2. Shift in the Necessity of Bounds Checking Because bounds checking was believed to be costly, efforts to implement it were historically lacking. Today, it has been re-evaluated as an essential component for security/safety. His stance has shifted toward advocating that bounds checking be enabled by default in all code to reduce the security risks and potential errors that arise in its absence.

3. Advancements in Compilers and Bounds Checking Optimization He points out that the initial performance problems of bounds checking were due to compilers not being designed to optimize it. Since C and C++ were designed based on unsafe abstractions, they lacked the infrastructure to handle bounds checking. However, recent compilers like LLVM and GCC have evolved to optimize bounds checking effectively, opening up the possibility of making bounds checking a default option that satisfies both safety and performance.

Questions Arising After Reading

Languages and Tools Supporting Bounds Checking

• Language Level
  • Rust, Swift: Provide bounds checking by default, enforcing safety.
  • C, C++: Bounds checking is not provided by default, but can be implemented using additional tools or libraries.
• Tools and Libraries
  • AddressSanitizer (ASan): Detects out-of-bounds access issues at runtime in C/C++.
  • UBSan (Undefined Behavior Sanitizer): Detects undefined behavior, including out-of-bounds access.

Spatial Safety vs. Temporal Safety

• Spatial Safety
  • Preventing issues related to the boundary of memory access.
  • This concept ensures that a program only reads or writes data within its allocated memory regions.
  • That is, the goal is to prevent accessing locations beyond the allocated range when using arrays or pointers.
  • Key Problems
    • Buffer overflow, buffer underflow
  • Solutions
    • Bounds checking, memory protection tools (Address Sanitizer), safe languages
• Temporal Safety
  • Temporal safety refers to preventing issues related to the lifetime of memory access.
  • This concept ensures that a program does not access invalid memory (memory that has already been freed or not yet allocated).
  • Key Problems
    • Dangling pointers, double free, use-after-free
  • Solutions
    • Using smart pointers, reference counting, dynamic analysis tools (Valgrind), garbage collection (GC).

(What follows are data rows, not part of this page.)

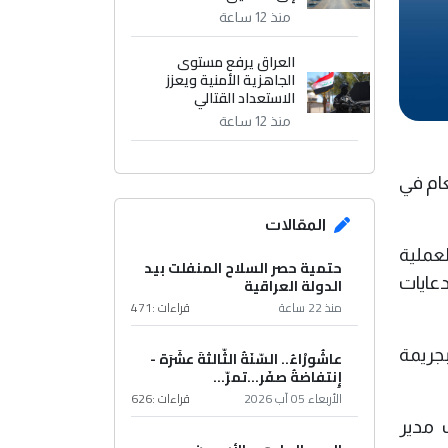
منذ 12 ساعة
العراق يرفع مستوى
الجاهزية الأمنية ويعزز
الاستعداد القتالي
منذ 12 ساعة
عام في
المقالات
عملية
حتمية حصر السلاح المنفلت بيد
دعايات
الدولة العراقية
منذ 22 ساعة
قراءات :
471
بات رقم (1) لسنة 2025، والتوعية بجريمة
عاشُورْاءُ.. السّنَةُ الثّالثةَ عشَرَة -
إِنتفاضةُ صفَر…تمرّ...
الأربعاء 05 آب 2026
قراءات :
626
 مدير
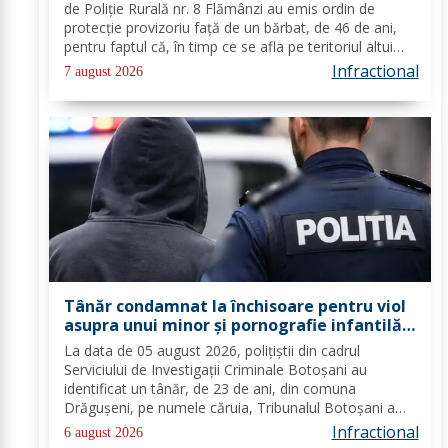
de Poliție Rurală nr. 8 Flămânzi au emis ordin de
protecție provizoriu față de un bărbat, de 46 de ani,
pentru faptul că, în timp ce se afla pe teritoriul altui
stat, și-ar fi amenințat partenera, prin intermediul unor
Infractional
7 august 2026
mesaje transmise...
Tânăr condamnat la închisoare pentru viol
asupra unui minor și pornografie infantilă,
identificat de polițiști
La data de 05 august 2026, polițiștii din cadrul
Serviciului de Investigații Criminale Botoșani au
identificat un tânăr, de 23 de ani, din comuna
Drăgușeni, pe numele căruia, Tribunalul Botoșani a
emis un mandat de executare a pedepsei cu
Infractional
6 august 2026
închisoarea. Tânărul a fost condamnat la 4 ani și 5 luni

What are PGO (Profile-Guided Optimization) and FDO (Feedback-Directed Optimization)?

PGO and FDO are methodologies for program optimization that share the common trait of utilizing runtime data to optimize code. However, differences exist depending on their application method and purpose.

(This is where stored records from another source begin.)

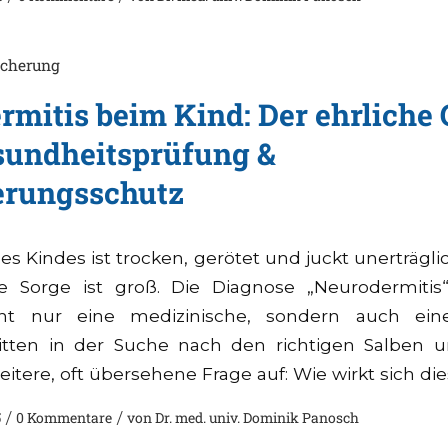
icherung
mitis beim Kind: Der ehrliche 
sundheitsprüfung &
erungsschutz
es Kindes ist trocken, gerötet und juckt unerträgli
ie Sorge ist groß. Die Diagnose „Neurodermitis“ 
cht nur eine medizinische, sondern auch ein
itten in der Suche nach den richtigen Salben 
eitere, oft übersehene Frage auf: Wie wirkt sich die
5
/
0 Kommentare
/
von
Dr. med. univ. Dominik Panosch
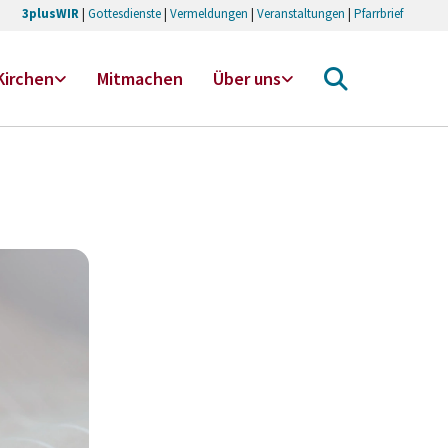
3plusWIR
|
Gottesdienste
|
Vermeldungen
|
Veranstaltungen
|
Pfarrbrief
Kirchen
Mitmachen
Über uns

• PGO (Profile-Guided Optimization)
  • PGO collects a program’s execution profile (which contains performance data) beforehand and uses it to drive compiler optimizations.
  • The compiler identifies frequently executed sections (hotspots) and uses this data to maximize performance.
  • How it Works
    • Profile Data Collection: Run the program with various inputs and scenarios to collect profile data (execution frequencies, branch probabilities, etc.).
    • Profile Data Analysis: The compiler analyzes the collected data to differentiate between frequently executed code (hot code) and rarely executed code (cold code).
    • Optimizing Compilation: Hotspots are optimized for performance, while cold code is optimized to improve space efficiency.
  • Examples
    • -fprofile-generate and -fprofile-use flags in GCC and LLVM/Clang.
• FDO (Feedback-Directed Optimization)
  • FDO is similar to PGO, but it includes methods to collect runtime data and perform optimizations in real time. The capability for dynamic runtime optimization characterizes FDO.
  • How it Works
    • Runtime Data Collection: The compiler or runtime system collects data during execution (e.g., branch mispredictions, cache miss rates).
    • Dynamic Optimization: The runtime system analyzes the data on the fly and applies suitable optimizations. Statically compiled code can be re-optimized while running.
  • Examples
    • Java JIT (Just-In-Time) compilers, some LLVM runtime optimization techniques.